Task details |
Given the listing below, reproduce all of it exactly.

Data to examine |
○ ○ ○ ○ ○

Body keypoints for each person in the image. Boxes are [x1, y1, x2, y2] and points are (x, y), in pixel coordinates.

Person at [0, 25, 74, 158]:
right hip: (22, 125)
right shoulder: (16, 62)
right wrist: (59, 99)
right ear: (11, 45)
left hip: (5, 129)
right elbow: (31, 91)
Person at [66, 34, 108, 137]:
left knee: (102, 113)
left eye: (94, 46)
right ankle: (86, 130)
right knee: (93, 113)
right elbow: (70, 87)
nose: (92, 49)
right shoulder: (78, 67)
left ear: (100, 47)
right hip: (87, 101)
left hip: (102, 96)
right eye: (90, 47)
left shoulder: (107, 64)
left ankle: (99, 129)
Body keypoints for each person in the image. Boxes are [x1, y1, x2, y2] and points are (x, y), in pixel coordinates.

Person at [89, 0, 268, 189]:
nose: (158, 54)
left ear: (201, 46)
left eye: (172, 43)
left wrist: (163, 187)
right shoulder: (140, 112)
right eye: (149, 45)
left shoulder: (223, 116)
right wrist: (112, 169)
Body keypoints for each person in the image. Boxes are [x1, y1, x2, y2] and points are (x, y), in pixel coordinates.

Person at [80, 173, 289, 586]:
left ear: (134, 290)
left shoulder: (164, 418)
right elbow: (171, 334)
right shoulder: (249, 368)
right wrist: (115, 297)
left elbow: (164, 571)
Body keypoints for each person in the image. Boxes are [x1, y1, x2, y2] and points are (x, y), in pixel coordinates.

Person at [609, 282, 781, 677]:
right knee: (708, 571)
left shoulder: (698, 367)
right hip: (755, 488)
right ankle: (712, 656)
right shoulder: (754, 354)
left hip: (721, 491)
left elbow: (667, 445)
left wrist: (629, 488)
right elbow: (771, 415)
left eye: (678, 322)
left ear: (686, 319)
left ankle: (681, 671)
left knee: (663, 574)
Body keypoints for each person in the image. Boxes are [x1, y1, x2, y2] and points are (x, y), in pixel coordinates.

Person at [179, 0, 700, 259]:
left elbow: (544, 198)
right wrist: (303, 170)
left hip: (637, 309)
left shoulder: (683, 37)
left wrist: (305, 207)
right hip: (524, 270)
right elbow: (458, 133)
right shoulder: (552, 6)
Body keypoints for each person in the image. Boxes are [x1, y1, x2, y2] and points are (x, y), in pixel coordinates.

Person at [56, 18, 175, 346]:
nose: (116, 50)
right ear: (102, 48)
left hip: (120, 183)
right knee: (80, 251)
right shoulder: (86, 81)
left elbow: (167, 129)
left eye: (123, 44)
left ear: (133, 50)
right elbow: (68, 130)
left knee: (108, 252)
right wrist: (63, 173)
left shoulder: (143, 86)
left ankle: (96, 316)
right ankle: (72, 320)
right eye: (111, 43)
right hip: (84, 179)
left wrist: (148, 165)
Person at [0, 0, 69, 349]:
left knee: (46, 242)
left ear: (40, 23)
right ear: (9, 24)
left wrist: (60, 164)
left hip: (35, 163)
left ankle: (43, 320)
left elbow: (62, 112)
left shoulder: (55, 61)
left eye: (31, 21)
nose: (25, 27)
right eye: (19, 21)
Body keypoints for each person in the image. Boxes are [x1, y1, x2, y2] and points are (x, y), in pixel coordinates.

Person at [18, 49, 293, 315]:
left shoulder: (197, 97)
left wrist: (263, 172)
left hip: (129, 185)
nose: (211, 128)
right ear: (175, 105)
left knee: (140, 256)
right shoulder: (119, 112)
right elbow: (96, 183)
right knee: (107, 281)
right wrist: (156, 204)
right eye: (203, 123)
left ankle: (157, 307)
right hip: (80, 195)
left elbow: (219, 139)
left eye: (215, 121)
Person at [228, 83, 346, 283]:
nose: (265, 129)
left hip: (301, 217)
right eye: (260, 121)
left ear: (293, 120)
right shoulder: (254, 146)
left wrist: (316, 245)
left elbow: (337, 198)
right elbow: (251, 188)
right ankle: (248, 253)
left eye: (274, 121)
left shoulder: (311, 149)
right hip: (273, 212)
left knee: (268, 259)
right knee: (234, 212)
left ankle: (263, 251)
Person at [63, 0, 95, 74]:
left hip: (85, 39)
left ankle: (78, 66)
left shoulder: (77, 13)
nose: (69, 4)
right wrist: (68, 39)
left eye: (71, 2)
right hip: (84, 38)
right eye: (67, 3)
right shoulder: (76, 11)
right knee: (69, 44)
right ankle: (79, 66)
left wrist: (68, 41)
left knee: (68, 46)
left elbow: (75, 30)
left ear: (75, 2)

○ ○ ○ ○ ○

Finished task |
Body keypoints for each person in the image. Boxes are [x1, y1, x2, y2] and points are (x, y), in pixel coordinates.

Person at [0, 25, 74, 158]:
right hip: (22, 125)
right shoulder: (16, 62)
right wrist: (59, 99)
right ear: (11, 45)
left hip: (5, 129)
right elbow: (31, 91)
Person at [66, 34, 108, 137]:
left knee: (102, 113)
left eye: (94, 46)
right ankle: (86, 130)
right knee: (93, 113)
right elbow: (70, 87)
nose: (92, 49)
right shoulder: (78, 67)
left ear: (100, 47)
right hip: (87, 101)
left hip: (102, 96)
right eye: (90, 47)
left shoulder: (107, 64)
left ankle: (99, 129)
Body keypoints for each person in the image. Boxes are [x1, y1, x2, y2] and points are (x, y), in pixel coordinates.

Person at [89, 0, 268, 189]:
nose: (158, 54)
left ear: (201, 46)
left eye: (172, 43)
left wrist: (163, 187)
right shoulder: (140, 112)
right eye: (149, 45)
left shoulder: (223, 116)
right wrist: (112, 169)
Body keypoints for each person in the image. Boxes are [x1, y1, x2, y2] and points are (x, y), in pixel coordinates.

Person at [80, 173, 289, 586]:
left ear: (134, 290)
left shoulder: (164, 418)
right elbow: (171, 334)
right shoulder: (249, 368)
right wrist: (115, 297)
left elbow: (164, 571)
Body keypoints for each person in the image. Boxes are [x1, y1, x2, y2] and points are (x, y), in pixel coordinates.

Person at [609, 282, 781, 677]:
right knee: (708, 571)
left shoulder: (698, 367)
right hip: (755, 488)
right ankle: (712, 656)
right shoulder: (754, 354)
left hip: (721, 491)
left elbow: (667, 445)
left wrist: (629, 488)
right elbow: (771, 415)
left eye: (678, 322)
left ear: (686, 319)
left ankle: (681, 671)
left knee: (663, 574)
Body keypoints for each person in the image. Boxes are [x1, y1, x2, y2] and points are (x, y), in pixel coordinates.

Person at [179, 0, 700, 259]:
left elbow: (544, 198)
right wrist: (303, 170)
left hip: (637, 309)
left shoulder: (683, 37)
left wrist: (305, 207)
right hip: (524, 270)
right elbow: (458, 133)
right shoulder: (552, 6)
Body keypoints for each person in the image. Boxes are [x1, y1, x2, y2] and points are (x, y), in pixel coordinates.

Person at [56, 18, 175, 346]:
nose: (116, 50)
right ear: (102, 48)
left hip: (120, 183)
right knee: (80, 251)
right shoulder: (86, 81)
left elbow: (167, 129)
left eye: (123, 44)
left ear: (133, 50)
right elbow: (68, 130)
left knee: (108, 252)
right wrist: (63, 173)
left shoulder: (143, 86)
left ankle: (96, 316)
right ankle: (72, 320)
right eye: (111, 43)
right hip: (84, 179)
left wrist: (148, 165)
Person at [0, 0, 69, 349]:
left knee: (46, 242)
left ear: (40, 23)
right ear: (9, 24)
left wrist: (60, 164)
left hip: (35, 163)
left ankle: (43, 320)
left elbow: (62, 112)
left shoulder: (55, 61)
left eye: (31, 21)
nose: (25, 27)
right eye: (19, 21)
Body keypoints for each person in the image. Boxes are [x1, y1, x2, y2] and points are (x, y), in pixel coordinates.

Person at [18, 49, 293, 315]:
left shoulder: (197, 97)
left wrist: (263, 172)
left hip: (129, 185)
nose: (211, 128)
right ear: (175, 105)
left knee: (140, 256)
right shoulder: (119, 112)
right elbow: (96, 183)
right knee: (107, 281)
right wrist: (156, 204)
right eye: (203, 123)
left ankle: (157, 307)
right hip: (80, 195)
left elbow: (219, 139)
left eye: (215, 121)
Person at [228, 83, 346, 283]:
nose: (265, 129)
left hip: (301, 217)
right eye: (260, 121)
left ear: (293, 120)
right shoulder: (254, 146)
left wrist: (316, 245)
left elbow: (337, 198)
right elbow: (251, 188)
right ankle: (248, 253)
left eye: (274, 121)
left shoulder: (311, 149)
right hip: (273, 212)
left knee: (268, 259)
right knee: (234, 212)
left ankle: (263, 251)
Person at [63, 0, 95, 74]:
left hip: (85, 39)
left ankle: (78, 66)
left shoulder: (77, 13)
nose: (69, 4)
right wrist: (68, 39)
left eye: (71, 2)
right hip: (84, 38)
right eye: (67, 3)
right shoulder: (76, 11)
right knee: (69, 44)
right ankle: (79, 66)
left wrist: (68, 41)
left knee: (68, 46)
left elbow: (75, 30)
left ear: (75, 2)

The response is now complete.